Write the next part of the excerpt below about the MADE CLEAR climate education project, picking up after its final sentence.

Document excerpt
/---
MADE CLEAR is a joint project in Maryland and Delaware to help schools deliver effective and regionally relevant instruction in grades 8–12. The project is “an attempt to get appropriate content related to climate change into the curricula of schools on a statewide level,” said Don Boesch, the president of the University of Maryland’s Center for Environmental Science, and the project director for UMCES’s grant. “People have to understand what is going on and sort through all the things they hear … and the choices we have to face.”

Even as new environmental science rules go into effect throughout Maryland’s public schools, “Teachers aren’t comfortable addressing the subject because they don’t understand it at all,” Mr Boesch said. “It is an inherently complicated set of issues that transcend a single field of science.” Plus, “It’s viewed in our society today as controversial and sensitive, so if I raise this issue, I’m going to upset someone and have a problem.”
\---
Record extracts
/---
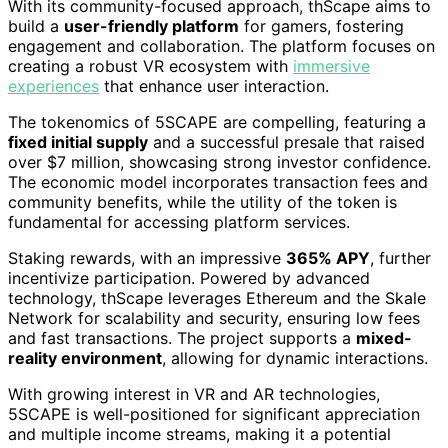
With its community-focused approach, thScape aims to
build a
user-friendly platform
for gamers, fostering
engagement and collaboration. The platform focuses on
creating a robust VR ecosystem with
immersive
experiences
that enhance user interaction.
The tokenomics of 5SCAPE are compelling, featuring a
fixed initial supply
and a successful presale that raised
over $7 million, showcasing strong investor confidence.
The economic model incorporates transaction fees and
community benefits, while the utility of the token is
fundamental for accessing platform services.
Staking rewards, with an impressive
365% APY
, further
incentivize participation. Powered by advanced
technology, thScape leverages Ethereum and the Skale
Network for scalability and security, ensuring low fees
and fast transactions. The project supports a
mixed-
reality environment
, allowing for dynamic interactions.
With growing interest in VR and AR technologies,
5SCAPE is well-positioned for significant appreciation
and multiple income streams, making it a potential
\---
/---
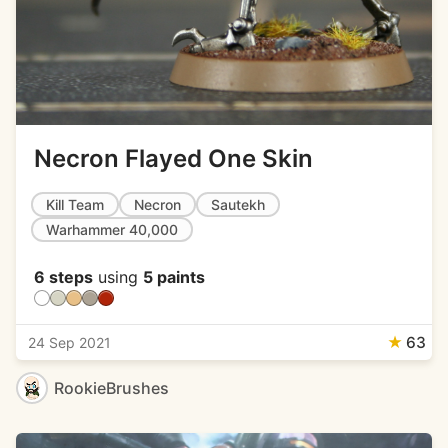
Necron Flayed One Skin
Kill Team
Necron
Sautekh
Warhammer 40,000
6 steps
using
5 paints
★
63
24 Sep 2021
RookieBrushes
\---
/---
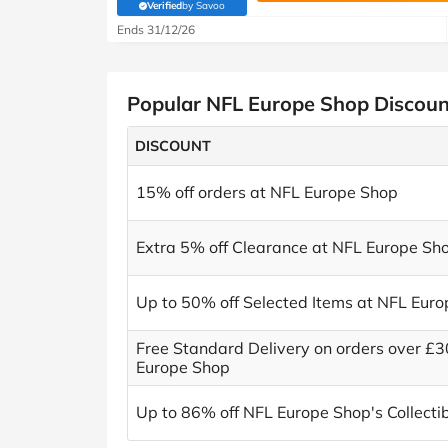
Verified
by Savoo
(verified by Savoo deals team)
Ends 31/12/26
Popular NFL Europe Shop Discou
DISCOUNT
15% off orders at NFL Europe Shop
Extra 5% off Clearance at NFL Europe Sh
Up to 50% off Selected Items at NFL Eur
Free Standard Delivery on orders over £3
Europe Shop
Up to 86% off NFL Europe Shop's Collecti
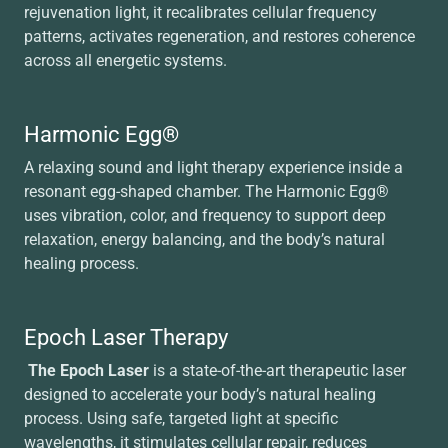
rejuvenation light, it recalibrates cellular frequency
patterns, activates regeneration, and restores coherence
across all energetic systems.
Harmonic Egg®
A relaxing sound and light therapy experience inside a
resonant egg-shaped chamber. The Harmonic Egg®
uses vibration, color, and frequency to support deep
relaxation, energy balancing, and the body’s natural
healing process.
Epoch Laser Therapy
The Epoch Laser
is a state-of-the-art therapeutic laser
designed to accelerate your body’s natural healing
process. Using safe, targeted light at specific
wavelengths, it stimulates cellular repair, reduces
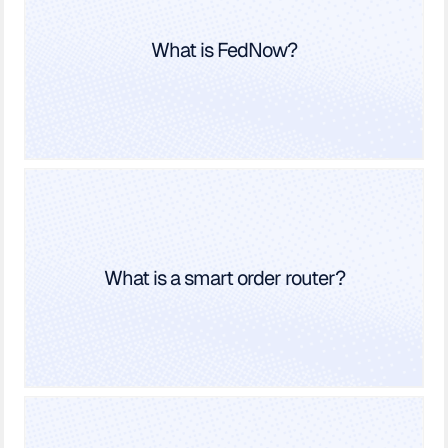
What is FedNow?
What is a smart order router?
\---
Final answer
In addition, the new science standards, to be released this fall, are expected to include climate change in a major way: A draft version of the standards, released to the public for comment last spring, had this to say about climate change: “Human activities, such as the release of greenhouse gases from burning fossil fuels, are major factors in the current rise in Earth’s mean surface temperature (‘global warming’).”

The National Research Council and other groups working on the standards probably won’t change this language very much in the final version, despite the controversy. In support of the controversy, consider an article signed by 16 scientists and published by the Wall Street Journal in February, entitled “No Need to Panic About Global Warming: There’s no compelling scientific argument for drastic action to ‘decarbonize’ the world’s economy.” Then there’s this page, with a decidedly different view, by ClimatePath, a supporter of carbon-reducing projects worldwide.

Additional grant recipients

The New England Aquarium, $5.5 million, for working with educators, youth interpreters, etc., at zoos, aquariums, and science centers to spread the word that human activity is a major contributor to the increase in global temperatures.

“There is a tremendous amount of consensus in the scientific community,” said Billy Spitzer, the vice president of programs, exhibits, and planning at the New England Aquarium. “We start with where the science is, and the science is increasingly clear. We’re not so caught up in a lot of the politics: We really are science-based, we really do reach a lot of people through visitors, but also programs that we run, programs for kids, programs for teachers.”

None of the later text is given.